# ACTIVITY
Nothing in the copy should be a picture; everything else in the listing is to be restated exactly.

# INFORMATION SUPPLIED

----

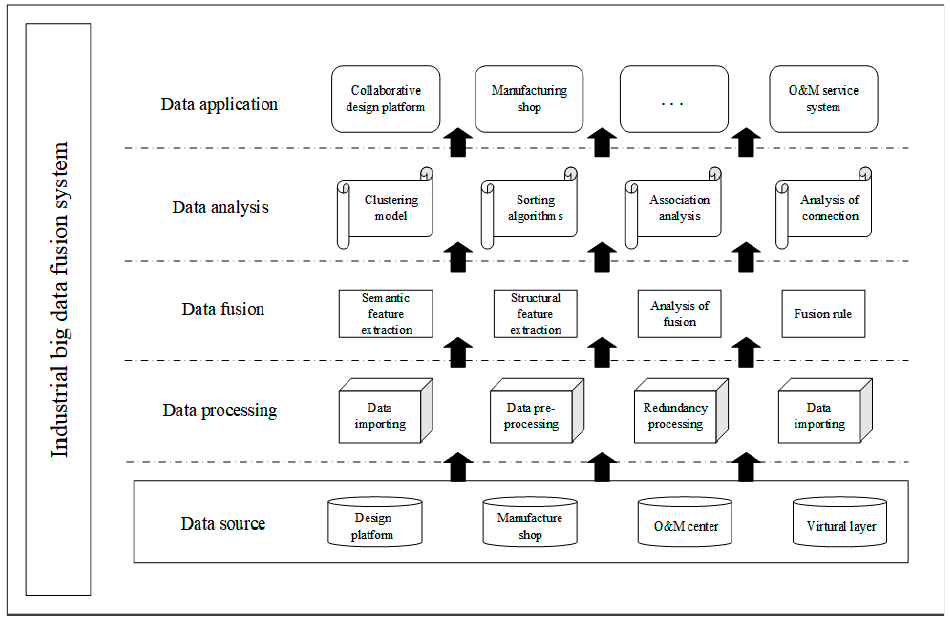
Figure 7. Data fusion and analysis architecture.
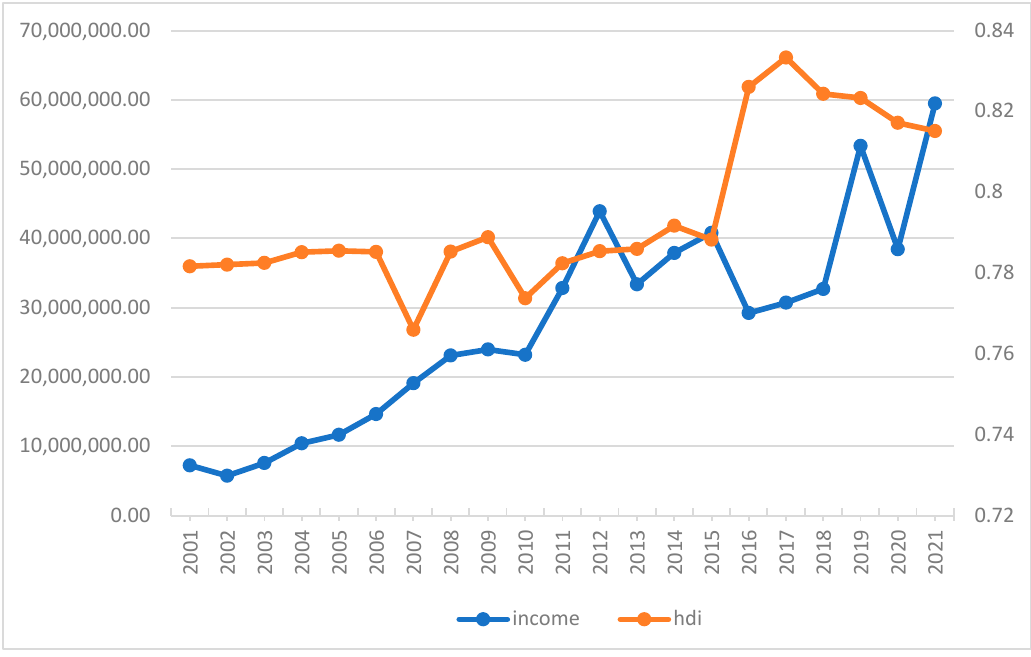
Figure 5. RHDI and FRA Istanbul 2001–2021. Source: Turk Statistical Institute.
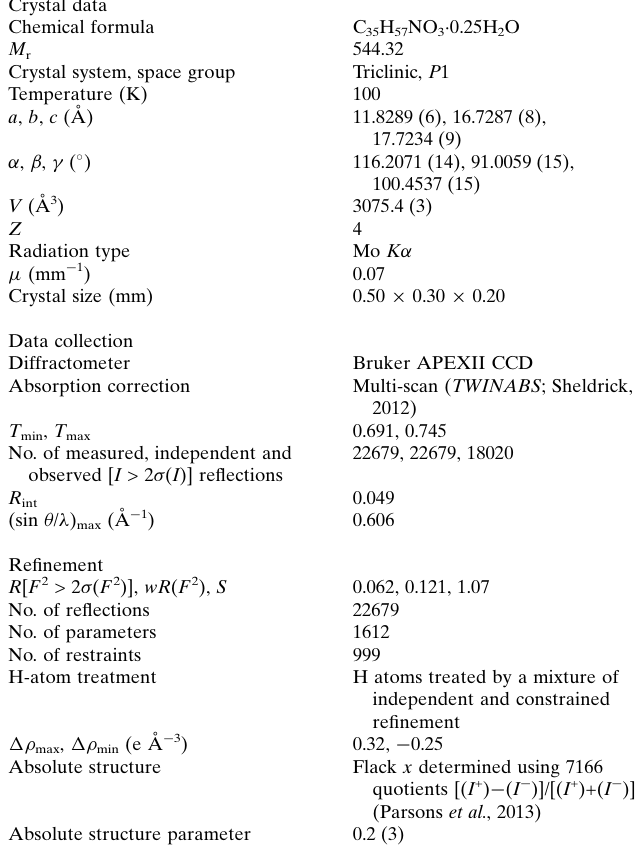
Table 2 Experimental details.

----

# RESPONSE BOX
Figure 7. Data fusion and analysis architecture.
Figure 5. RHDI and FRA Istanbul 2001–2021. Source: Turk Statistical Institute.
Table 2 Experimental details.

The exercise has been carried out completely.